Friday, Jul. 18, 1969

Joy in Seattle

It rained on their parade, but for the 814 men of the 9th Division's 3rd Battalion, 60th Infantry, it was Christmas, Thanksgiving and the Fourth of July combined. Each man had served at least ten months in Viet Nam, and theirs was the first unit to be shipped home since President Nixon's June 8 announcement at Midway that 25,000 U.S. troops would be withdrawn this summer. Last week they flew in nine C-141 StarLifter transports to McChord Air Force Base in Washington. As bystanders clapped and called out "Thank you! Thank you!" they paraded proudly through downtown Seattle, their jungle green battledress stained dark by a pelting rainstorm. Said one exuberant captain: "We would have marched in snow."

Flags waved, ticker tape showered down on the troopers, and pretty girls pressed red roses into the men's hands.

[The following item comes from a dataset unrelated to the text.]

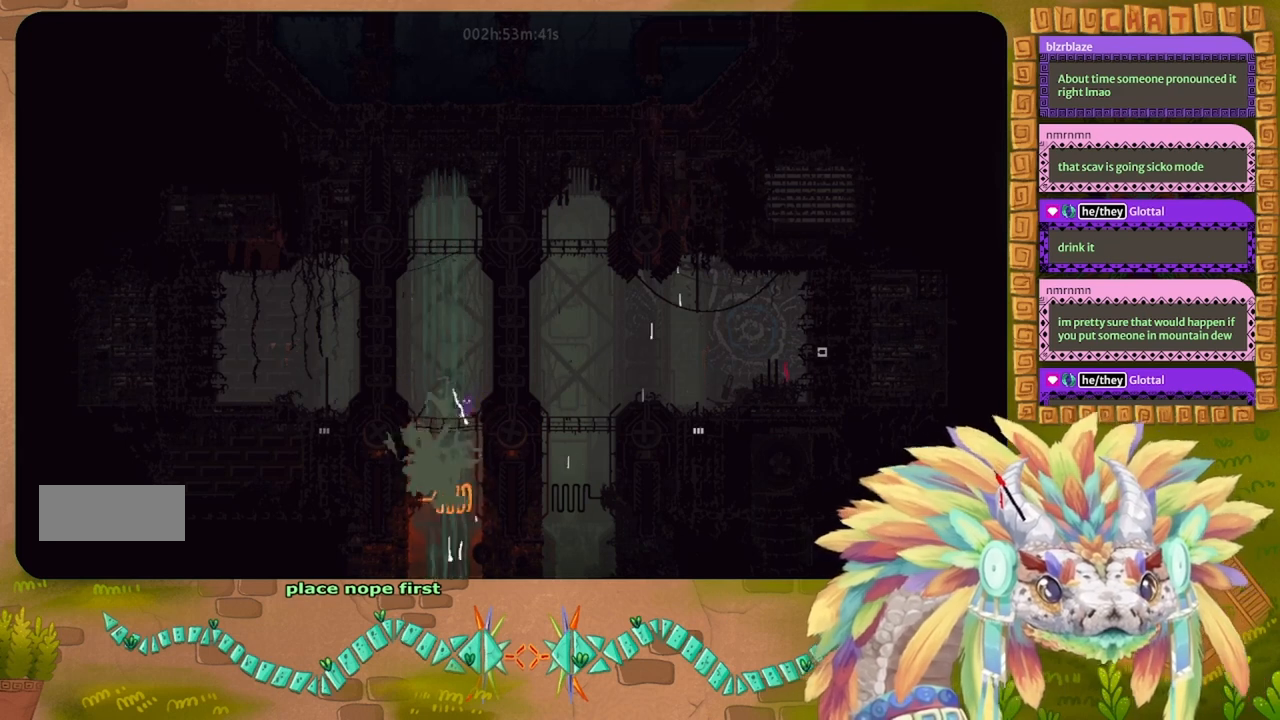
{"keys": ["left"], "events": [[133, "left", "down"], [300, "up", "down"], [400, "up", "up"]]}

At the end of the parade route, near the Seattle Public Library, a group of antiwar protesters made V signs of peace and chanted: "Bring 'em all back!" For some of the soldiers, it was the first face-to-face contact with peace demonstrators. "It really made the men mad," said Sergeant Rick Spellman. "You read about it, but you have no idea of what it's really like until you see it."

Plastic Leis. Just before leaving Viet Nam, the 3rd Battalion stood through an elaborate three-hour send-off ceremony on the baking tarmac at Saigon's Tan Son Nhut airbase. A gaggle of aodai-clad Vietnamese girls pranced out to drape them with plastic leis and give each of the departing troops the country's yellow and red flag with a two-foot pedestal. Defense Minister Nguyen Van Vy spoke his gratitude at length--in Vietnamese, later translated. The U.S. commander, General Creighton Abrams, offered his congratulations: "You have fought well under some of the most arduous and unusual combat conditions ever experienced by American soldiers. You are a credit to your generation."

In a whir of flapping helicopter blades, South Viet Nam's President Nguyen Van Thieu arrived at the last minute to add his own farewells. "The fact that the South Vietnamese army can now start to replace U.S. troops constitutes both your success and our success," said Thieu in English. "I convey to you all the heartfelt gratitude of the free Vietnamese." Then, at last, the battalion wheeled to the left and marched across the runway to board the waiting airplanes. Said a Bravo Company platoon sergeant: "I don't think anybody is going to believe it until they get back. You ain't never lucky until you leave this place."

The first detachments of Marines also got lucky last week. In the midst of a drenching typhoon, 200 men of the 9th Marine Regiment arrived at a staging area in Quang Tri, just south of the Demilitarized Zone, en route to Danang and Hawaii. On the way they stopped to pass out candy and toys to village children; one baffled Vietnamese boy got a pair of ice skates. A battalion of the 9th Marines is also scheduled to sail this week from Danang for redeployment in Okinawa.